Soldier's Duty

Home > Science > Soldier's Duty > Page 5
Soldier's Duty Page 5

by Patty Jansen


  Izramith said nothing. She could decide that for herself. Also, her father had just given away that his brother was still alive. In the abandoned second level corridor probably. Hence his earlier remarks about it.

  "Don't be stupid. I can see what you're thinking by that look on your face. Listen to me, for once. Of all the times I've told you to do things, I've never been more serious. He can't help you. I don't want you to be harmed."

  "I can look after myself. I've been into that place many times."

  "Izramith, please. He can't do anything for a baby. He can't even look after himself." His eyes were wide and pleading.

  "I have to try. I want to talk to him, because if there is anything that I can do to help that little boy, only another zhadya-born would know. Do you think anything could be worse than never interacting with normal people? Being labelled a potential criminal from the moment you're old enough to understand it? Being told every day that you're undesirable, useless and a threat to safety?"

  Her father sighed and let his shoulders sag.
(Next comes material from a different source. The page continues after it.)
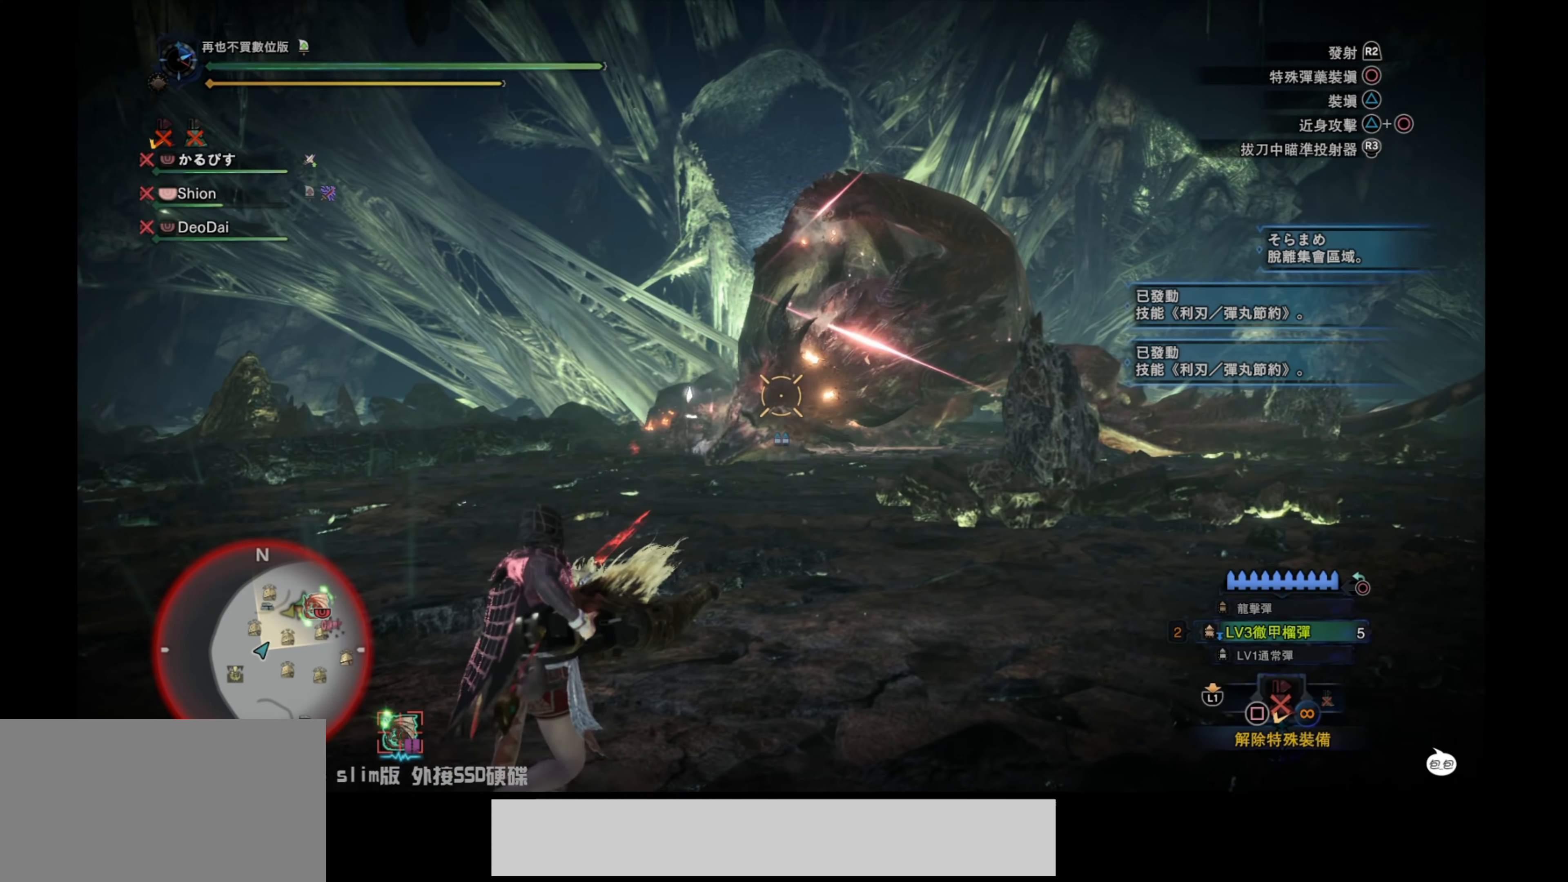
{"buttons": ["L2"], "left_stick": "up-right", "right_stick": "down-left", "events": [[16, "R2", "up"], [50, "right_stick", "down-left"], [266, "right_stick", "center"], [483, "right_stick", "down-left"]]}
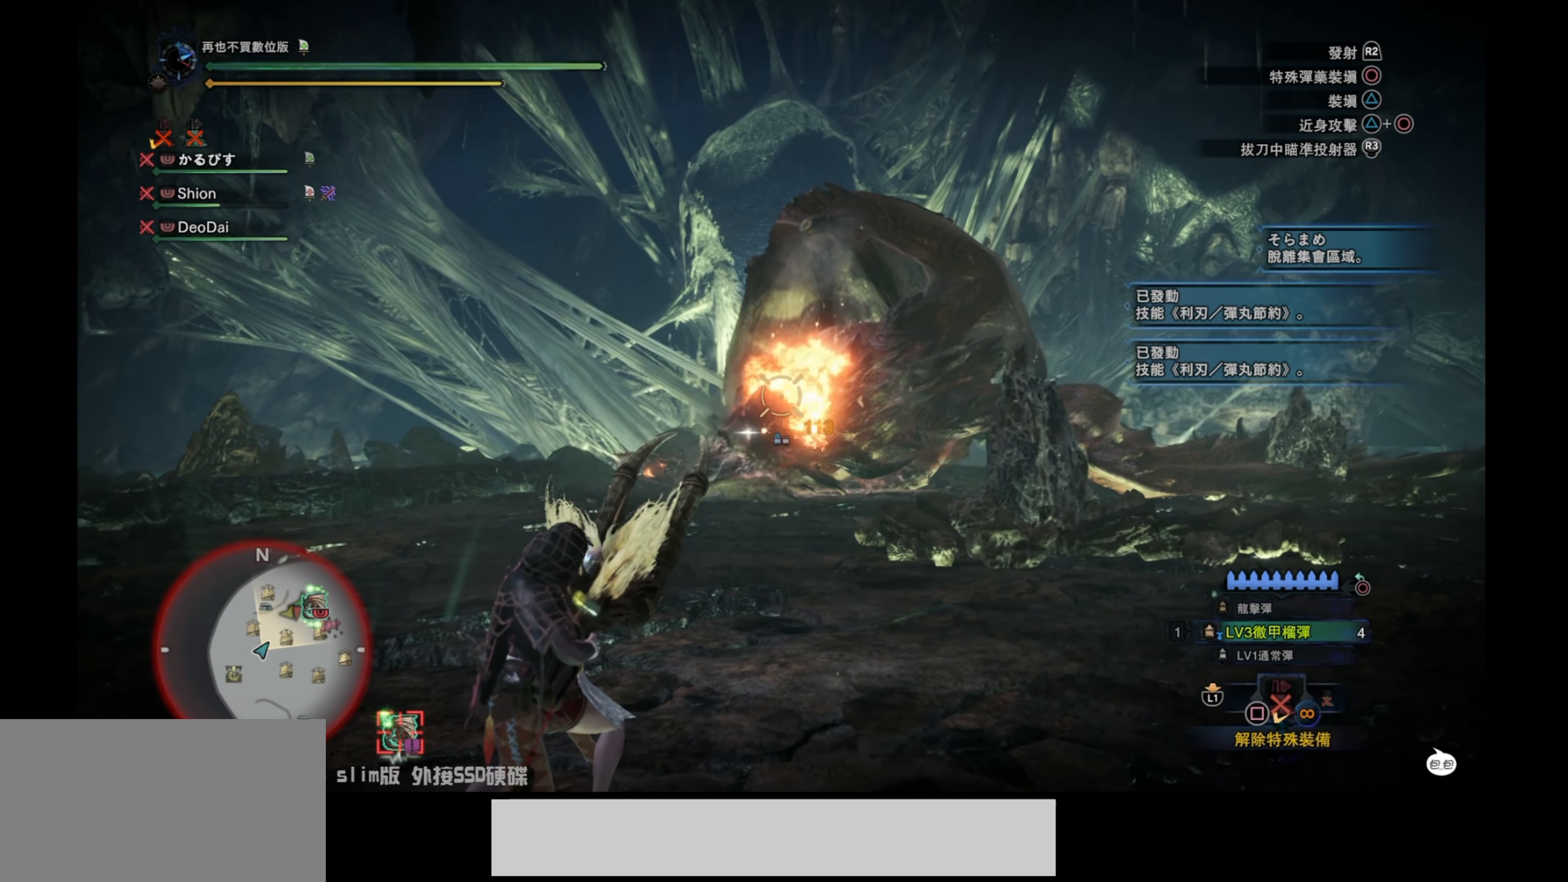
{"buttons": ["L2"], "left_stick": "up-right", "right_stick": "center", "events": [[133, "right_stick", "center"]]}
He spread his hands, started to say something and let his hands drop by his sides.

  Guess not.

  Chapter 5

  Izramith hadn't been to the second level corridor since the early days of her service with the guards. Before she was sent to Indrahui as part of Hedron's effort for the peace process, she used to be on the Yellow shift, but before that, she worked in Internal Security, and those were the guards that went into that place. It was where she had learned not to be disturbed by blood and guts.

  This old part of the settlement had been derelict ever since Izramith could remember. Mother would sometimes talk of having lived in the crowded corridors when she was young, but she had moved out with the others when the Mines Board shut the section because of outdated infrastructure.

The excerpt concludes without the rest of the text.